▼
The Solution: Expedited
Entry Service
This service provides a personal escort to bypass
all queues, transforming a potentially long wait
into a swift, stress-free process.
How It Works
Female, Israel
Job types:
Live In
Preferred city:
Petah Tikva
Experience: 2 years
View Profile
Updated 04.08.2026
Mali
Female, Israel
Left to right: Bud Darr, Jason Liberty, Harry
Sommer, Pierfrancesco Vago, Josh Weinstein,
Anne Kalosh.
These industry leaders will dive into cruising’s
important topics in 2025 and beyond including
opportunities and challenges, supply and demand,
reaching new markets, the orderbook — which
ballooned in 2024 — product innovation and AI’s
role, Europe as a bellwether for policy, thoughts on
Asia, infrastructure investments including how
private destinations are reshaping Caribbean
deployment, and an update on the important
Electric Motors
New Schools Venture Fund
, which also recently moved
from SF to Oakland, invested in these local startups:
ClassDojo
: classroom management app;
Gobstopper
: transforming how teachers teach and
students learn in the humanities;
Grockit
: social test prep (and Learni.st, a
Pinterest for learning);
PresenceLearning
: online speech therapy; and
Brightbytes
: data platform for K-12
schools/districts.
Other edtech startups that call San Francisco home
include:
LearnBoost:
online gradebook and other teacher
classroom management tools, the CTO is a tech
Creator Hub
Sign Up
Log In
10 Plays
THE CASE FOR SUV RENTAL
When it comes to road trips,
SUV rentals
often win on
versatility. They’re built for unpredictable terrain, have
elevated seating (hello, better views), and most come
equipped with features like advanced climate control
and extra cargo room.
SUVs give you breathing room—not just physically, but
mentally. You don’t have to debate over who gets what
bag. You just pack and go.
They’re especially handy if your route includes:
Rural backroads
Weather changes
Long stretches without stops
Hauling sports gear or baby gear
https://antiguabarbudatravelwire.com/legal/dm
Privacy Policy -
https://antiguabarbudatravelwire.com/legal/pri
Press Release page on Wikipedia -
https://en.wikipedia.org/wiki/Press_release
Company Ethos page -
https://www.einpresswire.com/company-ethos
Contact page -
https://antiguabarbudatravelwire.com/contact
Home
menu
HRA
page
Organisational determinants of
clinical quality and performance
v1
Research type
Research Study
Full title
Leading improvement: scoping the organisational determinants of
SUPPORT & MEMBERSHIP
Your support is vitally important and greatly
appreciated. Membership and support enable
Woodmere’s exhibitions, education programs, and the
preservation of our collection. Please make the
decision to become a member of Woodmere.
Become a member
▲
Please put the rows from the very first line through the line containing "private destinations are reshaping Caribbean", both included, into a numbered list, skipping any blank lines.

> _Response for this exercise_
1. The Solution: Expedited
2. Entry Service
3. This service provides a personal escort to bypass
4. all queues, transforming a potentially long wait
5. into a swift, stress-free process.
6. How It Works
7. Female, Israel
8. Job types:
9. Live In
10. Preferred city:
11. Petah Tikva
12. Experience: 2 years
13. View Profile
14. Updated 04.08.2026
15. Mali
16. Female, Israel
17. Left to right: Bud Darr, Jason Liberty, Harry
18. Sommer, Pierfrancesco Vago, Josh Weinstein,
19. Anne Kalosh.
20. These industry leaders will dive into cruising’s
21. important topics in 2025 and beyond including
22. opportunities and challenges, supply and demand,
23. reaching new markets, the orderbook — which
24. ballooned in 2024 — product innovation and AI’s
25. role, Europe as a bellwether for policy, thoughts on
26. Asia, infrastructure investments including how
27. private destinations are reshaping Caribbean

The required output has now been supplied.